Airlines' request opposed
By Frank Cho
Advertiser Staff Writer
American Airlines and interisland carrier Pacific Wings yesterday filed protests over the request by Aloha and Hawaiian airlines to be allowed to coordinate some interisland flights, becoming the latest to raise concerns over the carriers' requested antitrust exemption.
The filings with the Department of Transportation join a strongly worded objection by the Justice Department's antitrust division that some industry analysts and airline observers said yesterday could be a significant factor in whether the carriers' request is approved.
Hawaiian and Aloha are seeking a limited exemption from antitrust laws to coordinate capacity on several interisland routes in the wake of Sept. 11. Yesterday was the deadline for public comment on the request and a decision by the Transportation Department is expected by the end of the month.
Hawaiian and Aloha airlines have said such cooperation is necessary to ensure that both survive in the interisland market, which has seen declining air travel for several years.
Yesterday, some experts said that strong opposition from Justice Department lawyers and at least one local competitor has made the Transportation Department's decision too close to call.
"Without the influence of Sen. (Dan) Inouye, we would say this would be a dead issue already," said Bill Oliver, vice president of The Boyd Group, an Evergreen, Colo., aviation consulting and research firm. "When Justice comes out opposed to an airline merger, or any other merger, it seems to have a difficult chance of approval. We would think that this would be difficult to succeed, however, you have a very influential senator in Hawai'i."
Inouye was instrumental in getting legislation through Congress that would allow Hawaiian and Aloha to apply for such an antitrust exemption.
Bill Cheek, a lawyer-turned-airline chief executive, said yesterday that the Justice Department opposition may make it difficult for Hawaiian and Aloha to get the exemption even though the poor shape of the entire airline industry is working in their favor.
"You have to really look at the economics of the two carriers. Both of them were hanging on the edge," said Cheek, who now teaches aviation business at Embry-Riddle Areonautical University in Prescott, Ariz.
Still, Cheek said that because the airlines have already received millions of dollars in federal financial assistance since Sept. 11, it should be easier for them to convince regulators that there is a financial need for the antitrust exemption.

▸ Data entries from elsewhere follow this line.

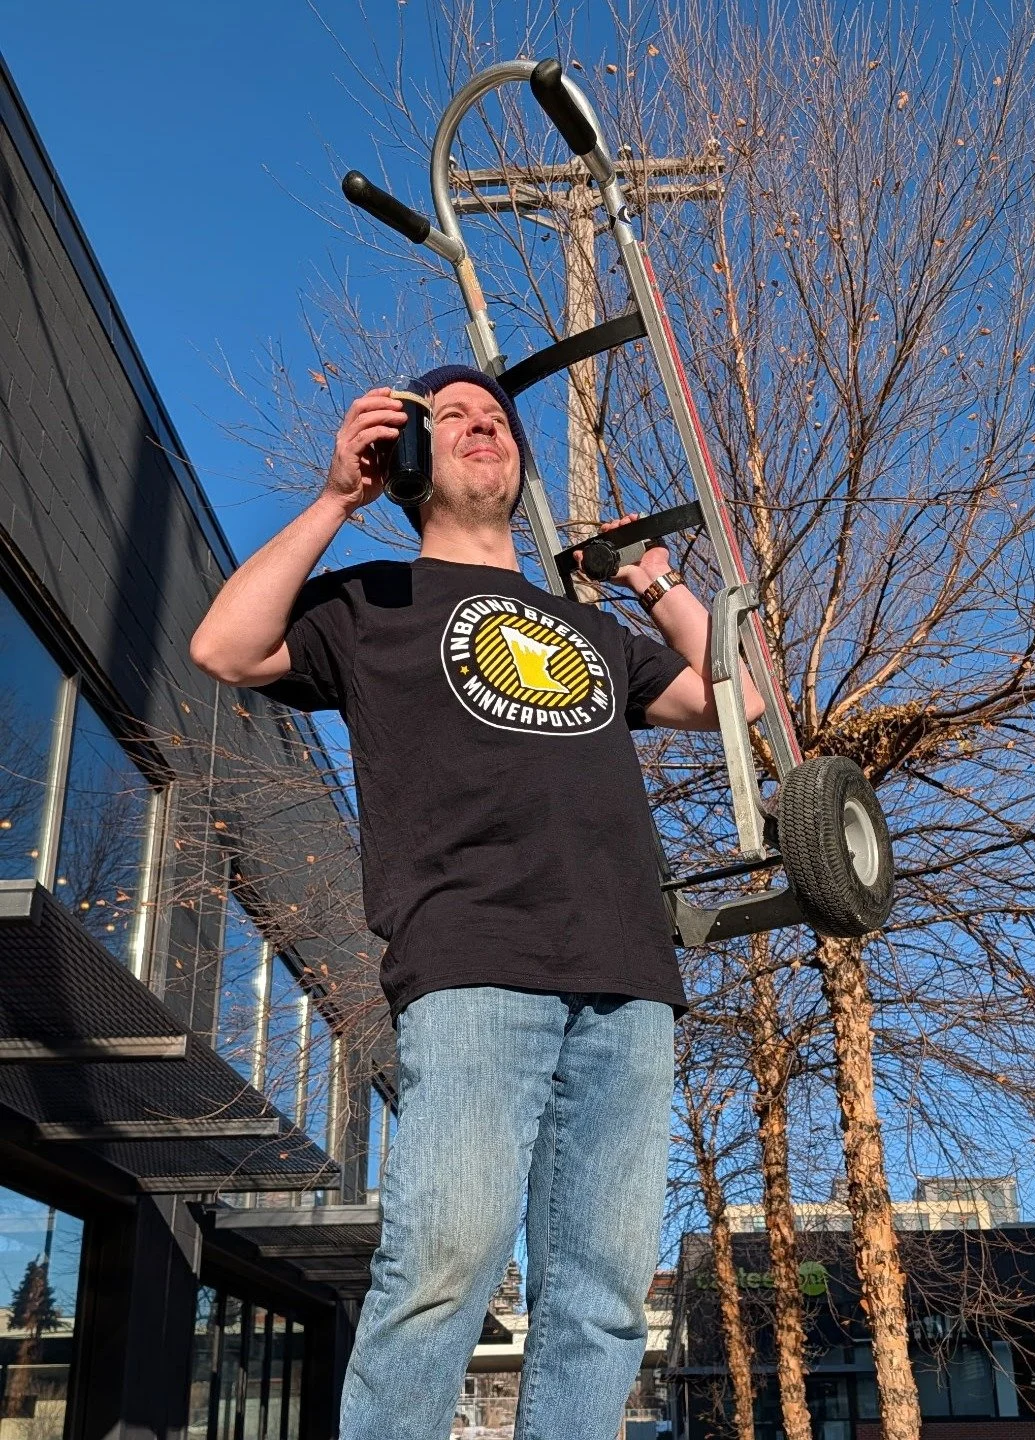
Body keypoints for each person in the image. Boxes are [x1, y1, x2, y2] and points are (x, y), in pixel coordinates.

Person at [190, 364, 764, 1440]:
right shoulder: (371, 604)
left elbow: (740, 702)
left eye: (497, 418)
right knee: (443, 1261)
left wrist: (652, 580)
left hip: (630, 975)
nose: (482, 428)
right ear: (411, 463)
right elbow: (225, 647)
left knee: (600, 1300)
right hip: (470, 958)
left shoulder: (589, 634)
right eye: (453, 418)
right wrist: (333, 502)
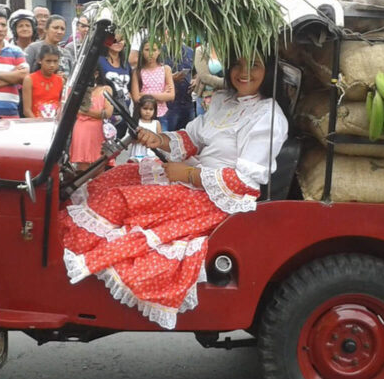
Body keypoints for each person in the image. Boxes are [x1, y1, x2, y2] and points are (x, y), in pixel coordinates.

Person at [62, 55, 289, 329]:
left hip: (217, 197)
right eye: (238, 65)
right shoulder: (224, 101)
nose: (244, 73)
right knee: (114, 177)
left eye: (254, 65)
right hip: (196, 178)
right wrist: (158, 139)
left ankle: (74, 278)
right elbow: (193, 138)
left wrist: (190, 175)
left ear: (270, 70)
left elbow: (247, 182)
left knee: (118, 199)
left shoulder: (268, 116)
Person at [70, 68, 112, 171]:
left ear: (96, 74)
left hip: (99, 131)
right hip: (81, 130)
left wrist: (84, 112)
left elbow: (108, 113)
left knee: (99, 164)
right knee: (82, 166)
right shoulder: (75, 89)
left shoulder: (106, 89)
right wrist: (97, 114)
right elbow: (71, 110)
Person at [130, 41, 175, 130]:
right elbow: (136, 98)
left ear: (159, 51)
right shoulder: (137, 72)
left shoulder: (165, 69)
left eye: (154, 50)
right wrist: (162, 95)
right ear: (142, 51)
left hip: (161, 114)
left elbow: (171, 96)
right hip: (143, 116)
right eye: (147, 50)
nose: (151, 53)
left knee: (161, 141)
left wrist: (144, 94)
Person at [21, 44, 64, 118]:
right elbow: (27, 110)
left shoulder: (61, 81)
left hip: (54, 124)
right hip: (35, 124)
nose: (52, 65)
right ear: (39, 61)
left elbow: (61, 107)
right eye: (48, 61)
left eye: (55, 61)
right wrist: (38, 125)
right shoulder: (29, 79)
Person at [163, 43, 195, 131]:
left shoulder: (190, 51)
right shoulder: (161, 51)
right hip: (169, 104)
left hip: (187, 100)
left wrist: (195, 80)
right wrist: (171, 78)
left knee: (189, 134)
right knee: (169, 136)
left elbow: (195, 72)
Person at [192, 44, 225, 114]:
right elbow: (204, 77)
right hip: (206, 96)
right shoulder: (201, 50)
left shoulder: (229, 47)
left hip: (227, 96)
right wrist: (228, 83)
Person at [127, 95, 160, 162]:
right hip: (137, 153)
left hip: (151, 154)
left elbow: (160, 140)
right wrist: (139, 139)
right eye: (145, 108)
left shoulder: (156, 123)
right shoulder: (136, 123)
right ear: (139, 108)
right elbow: (131, 139)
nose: (148, 112)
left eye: (151, 109)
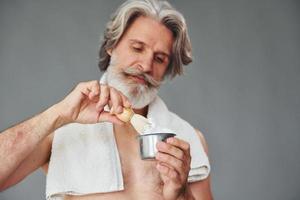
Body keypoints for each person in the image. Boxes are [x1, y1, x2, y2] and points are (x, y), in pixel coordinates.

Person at [0, 0, 213, 199]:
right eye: (137, 48)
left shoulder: (187, 139)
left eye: (159, 58)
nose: (146, 65)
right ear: (111, 45)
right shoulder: (63, 131)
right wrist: (58, 114)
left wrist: (181, 193)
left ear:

In the filings yesterday with federal regulators, Maui's Pacific Wings airline asked federal officials to deny Aloha and Hawaiian airlines' application for an antitrust exemption, and American Airlines said it wants federal regulators to prevent the two carriers from reducing airline seats and coordinating prices on key interisland routes.
The filings came a day after the Justice Department filed its objection to the exemption, saying allowing the two carriers to coordinate capacity would do "serious harm" to consumers in Hawai'i. In its filing Friday, justice officials said that neither airline is in imminent danger of failing and that the anti-competitive effects of an exemption could last well beyond the limited life of the agreement.
Pacific Wings, which operates scheduled air service between smaller airports around the state, said in its 12-page filing yesterday that Aloha and Hawaiian fear competition and have largely themselves to blame for their poor financial condition.
"The proposed Inter-Island Cooperation Agreement submitted by Aloha and Hawaiian creates no incentives for the carriers to make fundamental business or management changes necessary to rationalize capacity and remain competitive," Pacific Wings wrote in its filing.
American Airlines asked regulators to ensure that Hawaiian and Aloha, if granted the exemption, do not reduce seat capacity on popular interisland routes or coordinate pricing on interisland routes. American has a code-share arrangement with both Aloha and Hawaiian airlines that allows the airlines to ticket passengers from the Mainland to O'ahu and then to a Neighbor Island destination on the two carriers.
"American is concerned that without appropriate safeguards to ensure that sufficient capacity is maintained on the intra-Hawai'i routes, passengers traveling on American beyond Hawai'i gateway cities may find it more difficult or perhaps impossible to obtain seats ... " according to the filing by Carl Nelson, a lawyer for the airline.
American also asked for an extension of yesterday's deadline to review the Justice Department's comments.
A spokesman for Hawaiian declined to comment on yesterday's filings. Aloha officials could not be reached for comment.
Bill Adams, a spokesman for the Transportation Department, said the agency is reviewing American's request for extra time to review the Justice Department's objections.